勿論、望む結果が一致しているだけである。だが、下手な裏がない分、それは非常に頼もしい絆となっていた。
素晴らしきかな、利害関係の一致!
善意とか良心をすっ飛ばし、求めるものは『望んだ結果』。
私達の願いは己が評価されることではなく、それぞれが望んだ結果を得ることなのだ。少々外道な発想の果ての行動だとしても、国にとっても良い方向に結果を出すので咎められまい。
本命(カトリーナに苦難の人生を!)狙いのついでに、オプション(王家と教会の願望)が叶ってしまうだけだ。

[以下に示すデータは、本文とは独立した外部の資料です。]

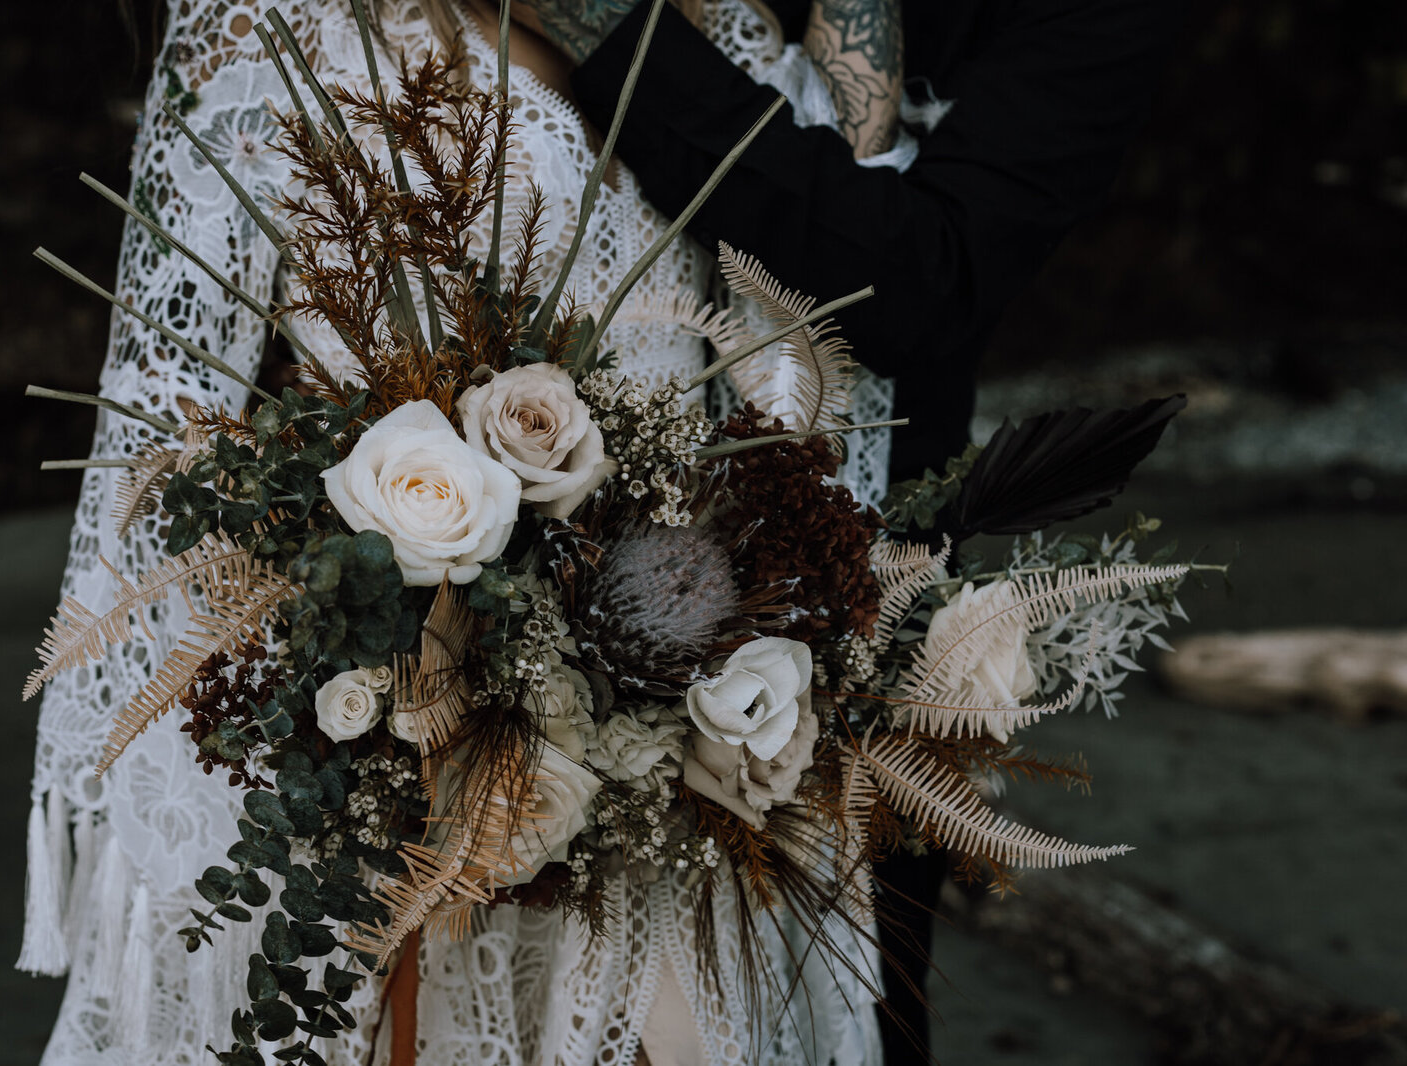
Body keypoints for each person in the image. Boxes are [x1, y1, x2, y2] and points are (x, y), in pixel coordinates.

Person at [20, 0, 906, 1063]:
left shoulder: (718, 36)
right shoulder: (267, 27)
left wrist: (757, 630)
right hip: (372, 739)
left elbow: (803, 377)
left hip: (667, 732)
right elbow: (163, 422)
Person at [498, 0, 1184, 1060]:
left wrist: (613, 35)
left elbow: (912, 281)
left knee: (852, 980)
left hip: (857, 570)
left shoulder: (1091, 23)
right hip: (556, 512)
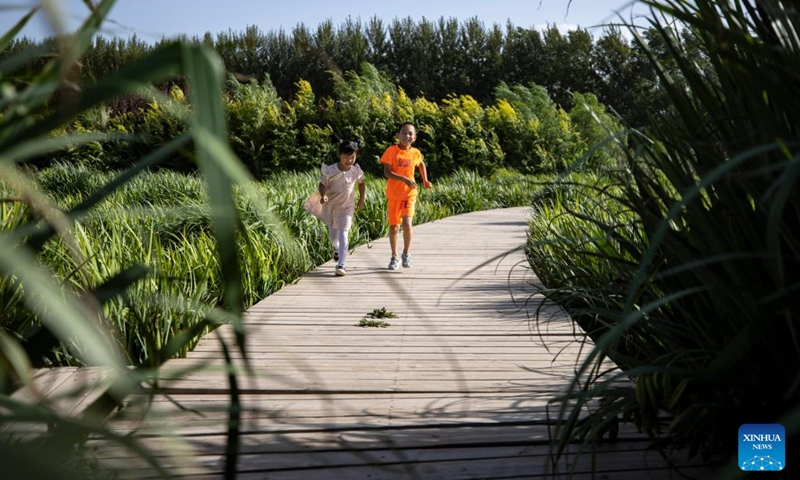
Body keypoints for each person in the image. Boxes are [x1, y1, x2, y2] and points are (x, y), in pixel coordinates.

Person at [304, 134, 366, 276]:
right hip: (331, 206)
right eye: (346, 157)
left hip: (347, 207)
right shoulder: (330, 170)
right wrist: (323, 195)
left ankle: (341, 264)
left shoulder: (356, 170)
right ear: (339, 155)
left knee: (344, 233)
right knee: (334, 238)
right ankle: (337, 250)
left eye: (353, 157)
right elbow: (322, 184)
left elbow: (362, 184)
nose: (349, 161)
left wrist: (361, 199)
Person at [380, 122, 432, 270]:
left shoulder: (415, 152)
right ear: (398, 135)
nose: (406, 136)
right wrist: (404, 179)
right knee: (394, 227)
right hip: (393, 194)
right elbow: (387, 172)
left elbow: (421, 164)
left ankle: (406, 253)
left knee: (407, 223)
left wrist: (425, 179)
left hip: (409, 194)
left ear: (414, 138)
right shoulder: (391, 151)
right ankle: (394, 256)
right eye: (403, 133)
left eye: (410, 134)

大丈夫! 私はいつも魔王様をこの方法で納得……いや、諦めさせているから!
「王様だって聖人様からの提案は無碍にできないもの。それが自分達の望みに添っているなら、さぞ魅力的に聞こえるでしょうね」
「多少の不自然さは私の演技力でカバーしてみせようではないか。否とは言わせん、必ず成し遂げてみせるとも!」
やる気満々の聖人様に、裏工作をする気満々の私。
今の私達に敵はいない。個人的感情の下に行動する輩は何より強いのだから……!
「期待してるわ、聖人様」
力強く頷く共犯者様……もとい、聖人様に苦悩など感じられない。それは聖人様が『必要なことと判断したから』。
きっと私の想像以上の働きをしてくれるだろう。
魔導師は『世界の災厄』よ? 覚悟するがいい、カトリーナ。
……置き土産に災いの一つや二つ、くれてやらぁっ!
主人公:真っ黒。トドメを刺すまで諦めません!
聖人:利害関係が一致する場合に限り、主人公の心の友。
イルフェナ勢:生温かく見守りながらも主人公を応援。保護者は諦め中。
王族兄弟:微妙に疑いつつも騙される人々。主人公の評価に納得。
フェリクス&サンドラ:一度納得すれば素直。主人公による意識改革成功。
カトリーナの自己中な言動を目の当たりにし、洗脳解除。
※やって来たのは『優しい魔法使い』ではなく『内面真っ黒な魔導師』。
出した結果で人々を感動させつつ、裏では敵を葬る計画に余念がない。
素直な子達を誘導しつつ、本命を着々と追い込み中。聖人も協力。